WHAT YOU HAVE TO DO.
Reproduce word for word the entries starting with the line that contains "TENGA ROBO COMIC 24" and going on through the line that contains "налогоплательщика НПД", both lines included. Leave the pictures out of your answer.

EXERCISE DATA.
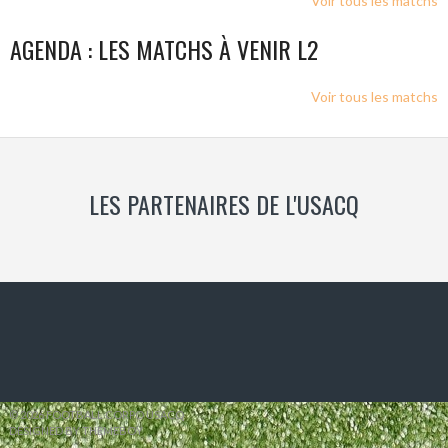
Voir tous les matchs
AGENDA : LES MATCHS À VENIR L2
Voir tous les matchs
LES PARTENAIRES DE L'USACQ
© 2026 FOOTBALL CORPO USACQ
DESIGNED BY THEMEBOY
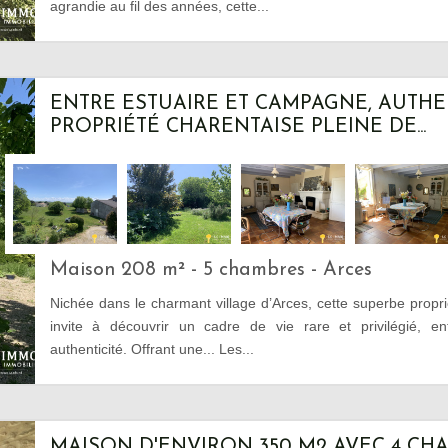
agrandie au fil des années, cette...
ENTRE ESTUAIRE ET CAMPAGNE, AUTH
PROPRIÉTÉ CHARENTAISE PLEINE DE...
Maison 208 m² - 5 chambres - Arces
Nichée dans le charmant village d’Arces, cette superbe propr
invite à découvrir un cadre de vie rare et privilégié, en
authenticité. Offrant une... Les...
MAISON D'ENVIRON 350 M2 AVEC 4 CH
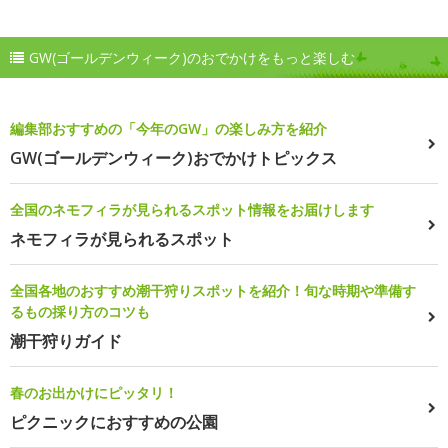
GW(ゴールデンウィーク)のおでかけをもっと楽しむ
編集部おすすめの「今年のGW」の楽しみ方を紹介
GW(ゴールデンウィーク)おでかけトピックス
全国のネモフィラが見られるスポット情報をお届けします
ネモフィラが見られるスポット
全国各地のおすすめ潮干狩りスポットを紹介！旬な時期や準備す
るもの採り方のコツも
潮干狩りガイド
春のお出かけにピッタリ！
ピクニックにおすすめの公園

---

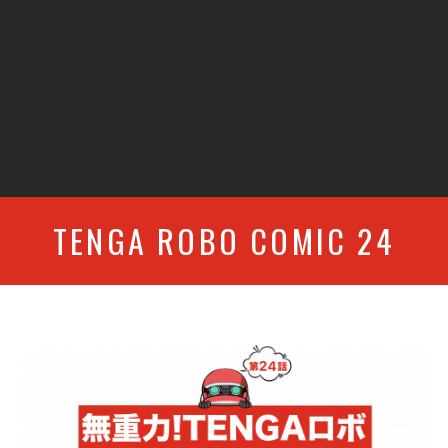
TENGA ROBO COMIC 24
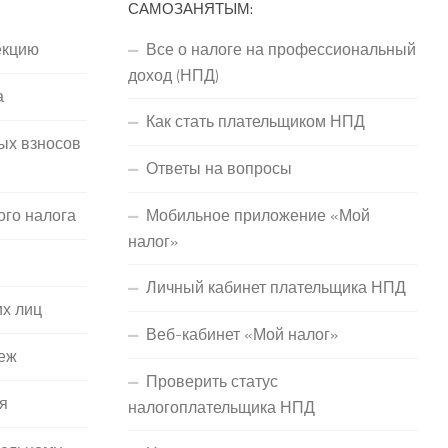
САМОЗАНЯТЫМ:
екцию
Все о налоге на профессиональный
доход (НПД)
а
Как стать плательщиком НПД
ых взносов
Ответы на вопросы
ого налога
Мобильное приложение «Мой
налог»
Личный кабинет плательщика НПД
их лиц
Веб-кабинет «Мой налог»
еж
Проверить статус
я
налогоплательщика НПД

PROBLEM SOLUTION.
TENGA ROBO COMIC 24
САМОЗАНЯТЫМ:
екцию
Все о налоге на профессиональный
доход (НПД)
а
Как стать плательщиком НПД
ых взносов
Ответы на вопросы
ого налога
Мобильное приложение «Мой
налог»
Личный кабинет плательщика НПД
их лиц
Веб-кабинет «Мой налог»
еж
Проверить статус
я
налогоплательщика НПД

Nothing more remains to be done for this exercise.